7 Ocak 2014 Salı

SANAT ESERI PSIKANALITIK INCELENME

Çalışmanın içeriğine konu olan kitap Anayurt Oteli (1973) iken ele alınacak karakter Zebercet’dir. Zebercet, 30 yaşlarında, gündelik hayata oldukça ilgisiz, her günü birbirine benzeyen, sosyal hayatı otele gidip gelen bireylerle gerekli birkaç cümlenin ötesine geçmeyen bir adamdır. Düzenli çalışmayarak, kanunları çiğneyerek, sinirli tavırlarla, pervasız davranarak sorumsuz davranışları ile saldırganlığını göstermiştir. Dürtüsel davranmakta ve planlı davranmayı becerememektedir. Buna ek olarak gerçeğe saygı gösterememektedir. Kötü davranışlarından vicdan azabı duymaz. Olumsuz duyguların yokluğu hatalarından öğrenmelerini olanaksızlaştırmaktadır ve olumlu duygularının yokluğu başkalarına karşı sorumsuzca davranmalarına sebep olmaktadır. Yaşadıklarına sebep olan davranışları Cleckley’in saldırganlık davranışı tanımıyla örtüşmektedir. Yetersiz motivasyon da tek ihtiyaç büyük bir heyecandır, ne para ne de başka bir şey dürtünün sebebi değildir.
Romanda alakalı alakasız birçok noktada Zebercet’in geçmişine dair verilen bilgilerden yola çıkarak saldırganlık davranışının olası nedenleri görülebilir. Annesi birçok düşüğün üzerine umutsuzca hamile kalmış ve Zebercet’i karmaşık duygular içinde dünyaya getirmiştir, ismini dahi isteksiz koyup “öldü ölecek” kaygısı ile yeterince sahiplenmemiştir.
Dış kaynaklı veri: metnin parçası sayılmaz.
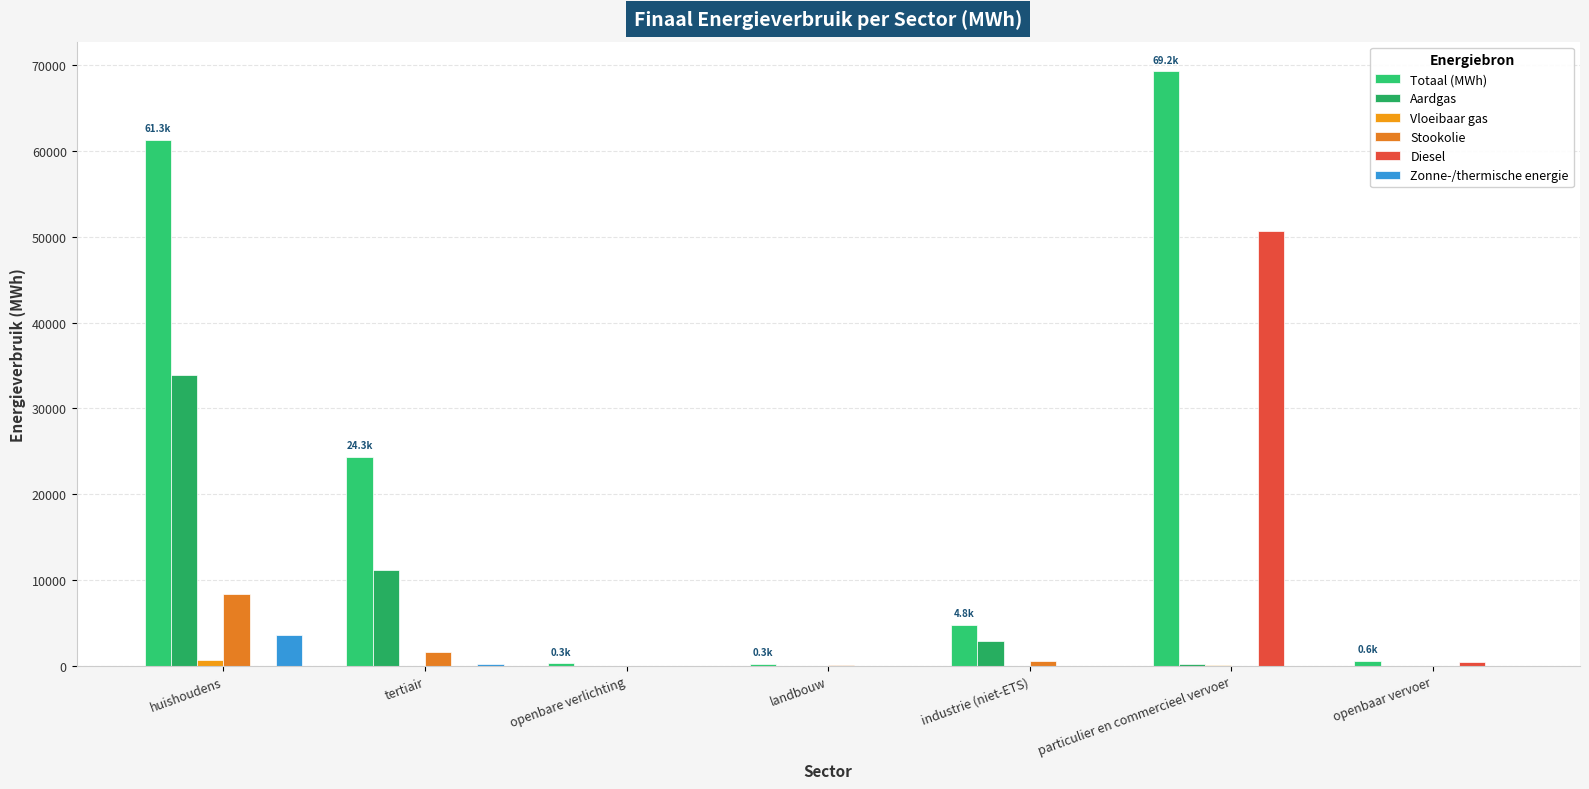

What is the label of the 7th bar from the left?

openbaar vervoer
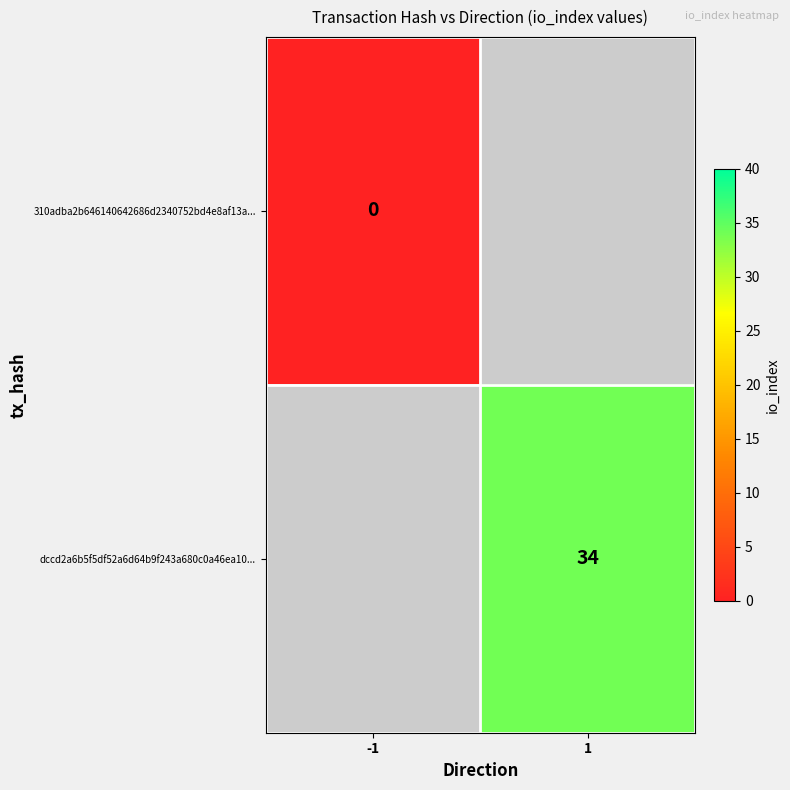

Is it true that dccd2a6b5f5df52a6d64b9f243a680c0a46ea10... equals 8 at 1?

False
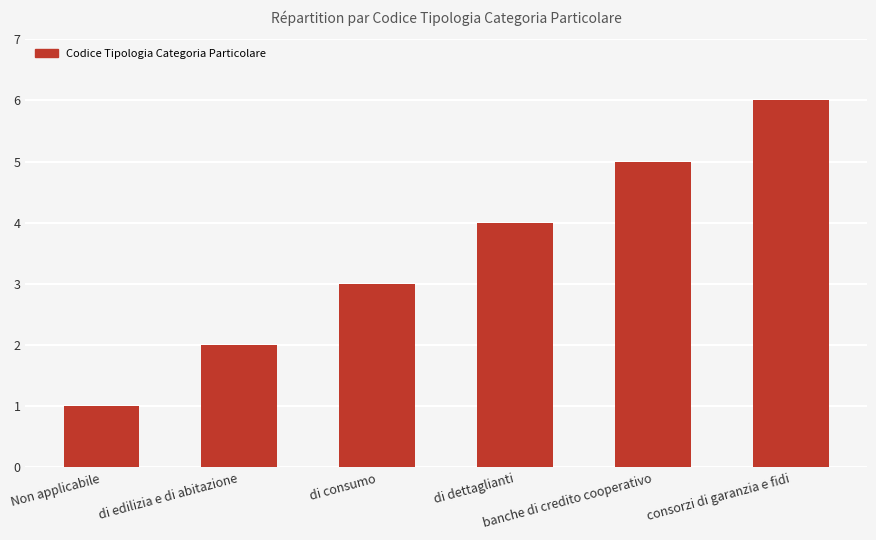

How many data points are less than 4?

3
Birden fazla yerde sözü edilen fiziki yetersizliği (çelimsiz oluşu), hiçbir kadın tarafından tercih edilmemiş olması, okulda sevilmediği, askerlikte aşağılandığı gibi bilgiler mevcuttur. Çocukluğundan itibaren maruz kaldığı ihmal, sevgiden yoksun büyüme ve başarı elde eldememiş olma kendilik imgesinde bozulma ve olumsuzluklara açıkça neden olmuştur. Oral dönemde takılı kaldığı ve yeteri kadar ilgi görmediği görülmektedir. Bu da sonraki yaşamında sigara kullanma, ağız yoluyla haz alma faktörlerinde artış yaşanmasına sebep olmaktadır. Kendini gösterip var edebilme adına seçtiği yöntem ise saldırganlıktır. Etrafındaki insanlara yönelik fiziksel, ruhsal şiddet ölçüsü giderek çoğalmış sonunda ise kendine yönelterek özkıyımını gerçekleştirmiştir.
  Annenin tekrar düşük yapma korkusuyla bağdaşık tavrı Zebercet’i anne karnında bu duygunun tesiriyle tutsak etmiş olabilir. Bu tutsaklık daha sonra sahip olacağı ve kısa dönemler haricinde terk edemeyeceği, korku ve başarısızlık kaygısı ile bağlanacağı otel ile ilişkilidir. Bu ve benzeri kaygılarla başa çıkma stratejisinin saldırganlık olduğu açıkça görülmektedir.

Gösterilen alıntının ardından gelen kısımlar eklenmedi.